Training is invoked like this:

> python tokenize_rf.py -t -m <LANG> -c <CONF> -l <LEXICON> -f <FREQS> <TRAINING>

This will produce LANG.sm3, the compiled model (or .sm2 under Python 2). If <CONF> is not supplied, it is assumed to be called <LANG>.conf.

Configuration

You must specify some settings for your model in a file usually named LANG.conf, e.g. heb.conf for Hebrew. This file is a config parser property file with the following format:

  • A section header at the top corresponding to your language model, in brackets, e.g. [heb] for Hebrew
  • base_letters - characters to consider during classification. All other characters are treated as _ (useful for OOV/rare characters, emoji's etc.). These characters should be attested in TRAINING

Optionally you may add:

  • vowels - if the language distinguishes something like vowels (including matres lectionis), it can be useful to configure them here
  • pos_classes - a mapping of POS tags to collapsed POS tags in the lexicon, in order to reduce sparseness (especially if the tag set is big but training data is small). See below for format.
  • unused - comma separated list of feature names to permanently disable in this model.
  • diacritics - not currently used.
  • regex_tok - a set of regular expressions used for rule based tokenization (e.g. for numbers, see example below)
  • allowed - mapping of characters that may be followed by a boundary at positive positions in the beginning of the word (starting at 0) or negative positions at the end of the word (-1 is the last character). When this setting is used, no other characters/positions will allow splits (useful for languages with a closed vocabulary of affixes). See below for format.

Example heb.conf file for Hebrew:

[heb]
base_letters=אבגדהוזחטיכלמנסעפצקרשתןםךףץ'-%".?!/,
vowels=אהוי
unused=next_letter
diacritics=ּ
allowed=
	0<-המבלושכ'"-
	1<-המבלשכ'"-
	2<-המבלכ'"-
	3<-ה'"-
	-1<-והיךםן
	-2<-הכנ
regex_tok=
	^([0-9\.,A-Za-z]+)$	\1
	^(ב|ל|מ|כ|ה)([-־])([0-9\./,A-Za-z]+)$	\1|\2|\3
	^(ב|ל|מ|כ|ה)([0-9\./,A-Za-z]+)$	\1|\2

If using POS classes:

pos_classes=
	V<-VBP|VBZ|VB|VBD|VBG|VBN|MD
	N<-NN|NNP
	NS<-NNS|NNPS

Training file

A two column text file with word forms in one column, and pipe-delimited segmentations in the second column:

עשרות	עשרות
אנשים	אנשים
מגיעים	מגיעים
מתאילנד	מ|תאילנד
לישראל	ל|ישראל
...

It is assumed that line order is meaningful, i.e. each line provides preceding context for the next line. If you have a shuffled corpus of trigrams, you can also supply a four column training file with the columns:

  • Previous wordform
  • Next wordform
  • Current wordform
  • Current wordform segmentation (pipe-separated)
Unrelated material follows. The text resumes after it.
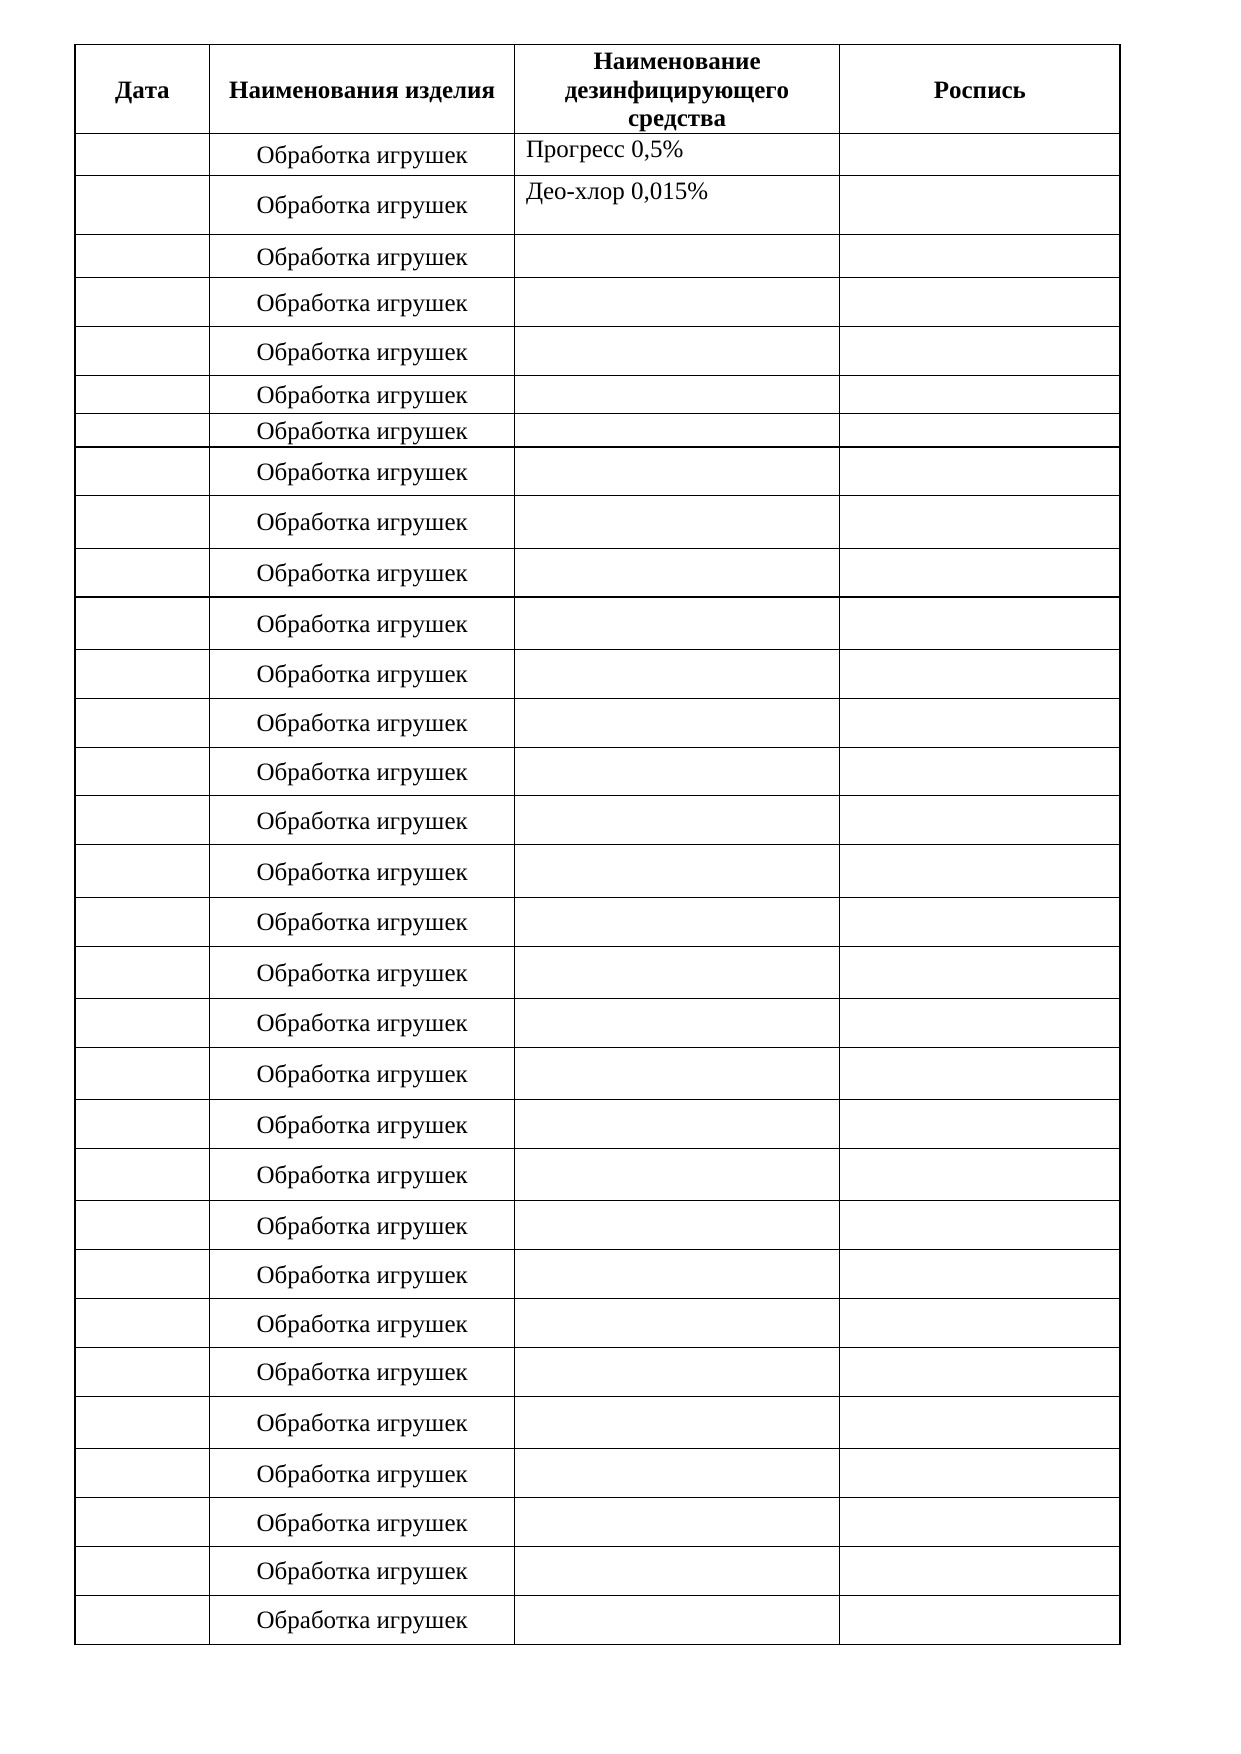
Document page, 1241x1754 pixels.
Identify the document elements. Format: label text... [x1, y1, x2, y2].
In this case line order is meaningless.

Lexicon file

The lexicon file is a tab delimited text file with one word form per line and the POS tag assigned to that word in a second column (a third column with lemmas is reserved for future use). Multiple entries per word are possible, e.g.:

צלם	NOUN	צלם
צלם	VERB	צילם
צלם	CPLXPP	צל
...

It is recommended (but not required) to include entries for complex super-tokens and give them distinct tags, e.g. the sequence צלם above contains two segments: a noun and a possessor clitic. It is therefore given the tag CPLXPP, 'complex including a personal pronoun'. This tag is not used for any simple sub-token segment in the same lexicon.

Frequency file

The frequency file is a tab delimited text file with one word form per line and the frequency of that word as an integer. Multiple entries per word are possible if pooling data from multiple sources, in which case the sum of integers is taken. In the following example, the frequency of the repeated first item is the sum of the numbers in the first two lines:

שמח	32304
שמח	39546
שמט	314
...

Other training options

  • You can specify a train/test split proportion using e.g. -p 0.2 (default test partition is 0.1 of the data)
  • Variable importances can be outputted using -i
  • You can perform retraining on the entire dataset after evaluation of feature importances using -r
  • You can ablate certain features using -a and a comma separated list of features
  • Hyperparameter optimization can be run with -o

If you want to test different classifiers/modify default hyperparameters, you can modify the cross-validation code in the train() routine or use a fixed dev set (look for cross_val_test).